◆ COMPITO DA SVOLGERE
Elenchi tutte le aliquote Iva espresse in percentuale che compaiono nel brano sulla crisi di governo e la legge di Bilancio.

Nel giorno più difficile del governo M5S-Lega, si moltiplicano le ipotesi per scongiurare l’esercizio provvisorio e lasciare il Paese nel caos: da un anticipo della manovra prima del voto a una legge di Bilancio in versione ridotta, limitata alle tabelle, elaborata da un governo tecnico chiamato a gestire la transizione. Molto dipenderà da quando si consumerà, in Parlamento, la crisi, e da quando verrà fissato l’appuntamento elettorale.

Di certo un cambio di governo in piena sessione di bilancio non aiuterà la già difficile messa a punto della legge che fissa entrate e uscite per il prossimo anno. Se il nodo politicamente più sensibile è quello dell’Iva, di sicuro la fine dell’esecutivo gialloverde farebbe sfumare anche le promesse di taglio delle tasse, caro ai leghisti, o di riduzione del cuneo
fiscale, promosso dal Movimento 5 Stelle.

Un nuovo governo che si formasse a ottobre-novembre avrebbe comunque poche settimane per scegliere quali spese tagliare o quali sconti fiscali cancellare per evitare che l’aliquota Iva ordinaria salga dal 22 al 25,2% e quella agevolata al 10% passi al 13%. Al Tesoro tutti i dossier sono aperti ma ancora non sono state individuate soluzioni né ci sono proposte pronte: l’obiettivo del ministro Giovanni Tria era infatti quello di arrivare a settembre con diverse opzioni tecniche da mettere sul tavolo dei due alleati per lasciare poi alla politica la scelta non solo di dove reperire le risorse ma anche di dove destinarle. Il lavoro, insomma, non è affatto concluso e proprio per questo sarebbe altrettanto complicato immaginare un anticipo della manovra ad agosto, pure sollecitato in queste settimane da Matteo Salvini, o comunque prima che siano sciolte le Camere.

Per un nuovo governo resterebbe poi l’opzione, tecnicamente complicata da realizzare, di mettere in campo un decreto per spostare l’entrata in vigore dei rincari, magari anche solo di qualche mese, e avere il tempo di studiare un piano di spending review o di revisione delle tax expenditures. Nello scenario del governo tecnico, che si potrebbe presentare soprattutto se si andasse alle urne più avanti, oltre ai limiti sulle grandi scelte ‘politiche’, non ci sarebbe nemmeno la forza sufficiente per contrattare con l’Europa margini di flessibilità sul deficit.

◆ MATERIALE FORNITO
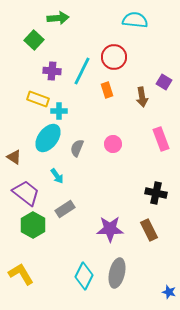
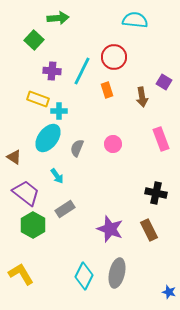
purple star: rotated 20 degrees clockwise
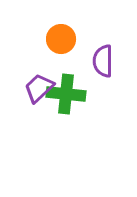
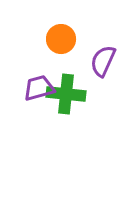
purple semicircle: rotated 24 degrees clockwise
purple trapezoid: rotated 28 degrees clockwise
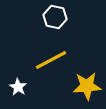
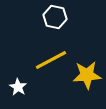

◆ SOLUZIONE PROPOSTA
22%, 25,2%, 10%, 13%